_Tasks_
a. In the text on eBPF agent tracing, how many hook points does Azazel attach, and across how many categories?
b. Write the next part of the text on eBPF agent tracing, starting after its final sentence.

_Text section_
Application-level monitoring cannot reliably detect these behaviors because the agent controls its own logs.


2. Why eBPF

2.1 Kernel-Level Visibility

eBPF (extended Berkeley Packet Filter) allows attaching programs directly to kernel tracepoints and kprobes. This provides several properties critical for agent monitoring:

Non-evasible: The agent cannot disable, modify, or detect the tracer. eBPF programs run in kernel space. The monitored process has no mechanism to interfere with them.

Zero runtime dependencies: Azazel compiles to a single static Go binary. No agents, no daemons, no libraries to install inside the container.

Negligible overhead: eBPF programs execute in a sandboxed VM with bounded execution time. The performance impact on the traced container is minimal.

Container-aware: Cgroup-based filtering allows tracing a specific container without capturing noise from the host or other containers.

CO-RE (Compile Once, Run Everywhere): Using BTF and vmlinux.h, the compiled eBPF programs work across kernel versions without recompilation.

2.2 What Azazel Captures

alt text

Azazel attaches 19 hook points across four categories:

Category Events Details
Process process_exec, process_exit, process_clone Full process tree: filename, argv, exit codes, clone flags, parent PID
File file_open, file_write, file_read, file_unlink, file_rename Pathnames, flags, byte counts
Network net_connect, net_bind, net_listen, net_accept, net_sendto, net_dns IPv4/IPv6 addresses, ports, DNS detection via kprobe on udp_sendmsg
Security mmap_exec, ptrace, module_load W+X memory mappings, process injection attempts, kernel module loading

Every event includes: timestamp, PID, TGID, PPID, UID, GID, comm, cgroup ID, and container ID. This provides full attribution of every action to a specific process within a specific container.


3. Tracing an OpenClaw Agent

3.1 Setup

Start Azazel targeting the OpenClaw container or use dev-container with Azazel, for more read and 🌟 the project: Azazel Github

# Identify the OpenClaw container
sudo ./bin/azazel list-containers

# Start tracing
sudo ./bin/azazel --container <openclaw_container_id> --output events.json --pretty

Azazel filters events by cgroup, capturing only activity from the specified container. All events are written as NDJSON, one JSON object per line.

3.2 Observed Agent Behavior

During a standard OpenClaw session where the agent was asked to "check system health and install missing dependencies", the following process tree was captured:

{
  "timestamp": "2026-02-10T10:15:03.112Z",
  "event_type": "process_exec",
  "pid": 8421,
  "ppid": 8400,
  "uid": 0,
  "comm": "bash",
  "container_id": "a1b2c3d4e5f6",
  "filename": "/bin/bash",
  "args": "/bin/bash -c apt-get update && apt-get install -y python3-pip"
}
{
  "timestamp": "2026-02-10T10:15:07.334Z",
  "event_type": "process_exec",
  "pid": 8445,
  "ppid": 8421,
  "uid": 0,
  "comm": "apt-get",
  "container_id": "a1b2c3d4e5f6",
  "filename": "/usr/bin/apt-get",
  "args": "apt-get install -y python3-pip"
}

The agent executed apt-get as root inside the container. This is expected behavior for this particular prompt, but without kernel-level tracing, you have no way to verify that the agent only did what it was asked.

_Dataset entries_
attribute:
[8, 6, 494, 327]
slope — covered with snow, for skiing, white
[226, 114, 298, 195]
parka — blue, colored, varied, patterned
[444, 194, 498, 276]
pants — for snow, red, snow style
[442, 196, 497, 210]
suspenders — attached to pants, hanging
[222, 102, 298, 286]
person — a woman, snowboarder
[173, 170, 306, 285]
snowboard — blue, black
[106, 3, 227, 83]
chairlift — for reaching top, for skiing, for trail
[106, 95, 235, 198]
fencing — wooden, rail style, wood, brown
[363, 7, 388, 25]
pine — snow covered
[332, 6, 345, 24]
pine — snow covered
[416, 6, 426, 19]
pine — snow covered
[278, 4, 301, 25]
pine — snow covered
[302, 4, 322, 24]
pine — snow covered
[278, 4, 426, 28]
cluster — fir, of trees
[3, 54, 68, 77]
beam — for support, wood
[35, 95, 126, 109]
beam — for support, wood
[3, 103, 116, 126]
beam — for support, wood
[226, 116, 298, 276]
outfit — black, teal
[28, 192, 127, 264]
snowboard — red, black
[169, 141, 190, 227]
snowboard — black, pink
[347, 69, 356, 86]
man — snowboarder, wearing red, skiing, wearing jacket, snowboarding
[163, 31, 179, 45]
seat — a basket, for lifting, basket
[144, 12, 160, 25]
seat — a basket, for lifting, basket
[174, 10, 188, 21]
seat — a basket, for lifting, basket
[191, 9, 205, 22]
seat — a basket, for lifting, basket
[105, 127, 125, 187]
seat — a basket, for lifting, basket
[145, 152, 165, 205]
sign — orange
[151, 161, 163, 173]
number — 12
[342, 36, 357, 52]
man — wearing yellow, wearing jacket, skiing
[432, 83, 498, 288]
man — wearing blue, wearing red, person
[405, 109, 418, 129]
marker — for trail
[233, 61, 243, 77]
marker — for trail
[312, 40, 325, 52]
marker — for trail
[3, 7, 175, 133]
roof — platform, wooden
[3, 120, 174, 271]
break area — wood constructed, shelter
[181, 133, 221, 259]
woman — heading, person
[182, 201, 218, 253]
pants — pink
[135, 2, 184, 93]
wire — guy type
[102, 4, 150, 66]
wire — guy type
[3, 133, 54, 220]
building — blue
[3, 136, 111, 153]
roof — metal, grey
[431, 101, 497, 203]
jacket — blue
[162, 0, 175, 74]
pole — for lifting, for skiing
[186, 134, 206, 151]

_Results for the exercise_
a. Azazel attaches 19 hook points across four categories.

b.
3.3 Network Activity

The same session produced outbound network connections:

{
  "timestamp": "2026-02-10T10:15:04.201Z",
  "event_type": "net_connect",
  "pid": 8421,
  "comm": "curl",
  "container_id": "a1b2c3d4e5f6",
  "sa_family": "AF_INET",
  "dst_addr": "104.18.32.7",
  "dst_port": 443
}
{
  "timestamp": "2026-02-10T10:15:08.892Z",
  "event_type": "net_dns",
  "pid": 8445,
  "comm": "apt-get",
  "container_id": "a1b2c3d4e5f6",
  "sa_family": "AF_INET",
  "dst_addr": "8.8.8.8",
  "dst_port": 53
}

DNS resolution and HTTPS connections to package repositories are expected for apt-get. Connections to unexpected destinations like cryptocurrency mining pools, file sharing services, or unknown IPs would be immediately visible in the trace.

3.4 File System Activity

{
  "timestamp": "2026-02-10T10:15:12.445Z",
  "event_type": "file_open",
  "pid": 8421,
  "comm": "bash",
  "container_id": "a1b2c3d4e5f6",
  "filename": "/root/.openclaw/config.yaml"
}
{
  "timestamp": "2026-02-10T10:15:12.891Z",
  "event_type": "file_read",
  "pid": 8421,
  "comm": "cat",
  "container_id": "a1b2c3d4e5f6",
  "filename": "/root/.openclaw/agents/default/sessions/2026-02-10.jsonl"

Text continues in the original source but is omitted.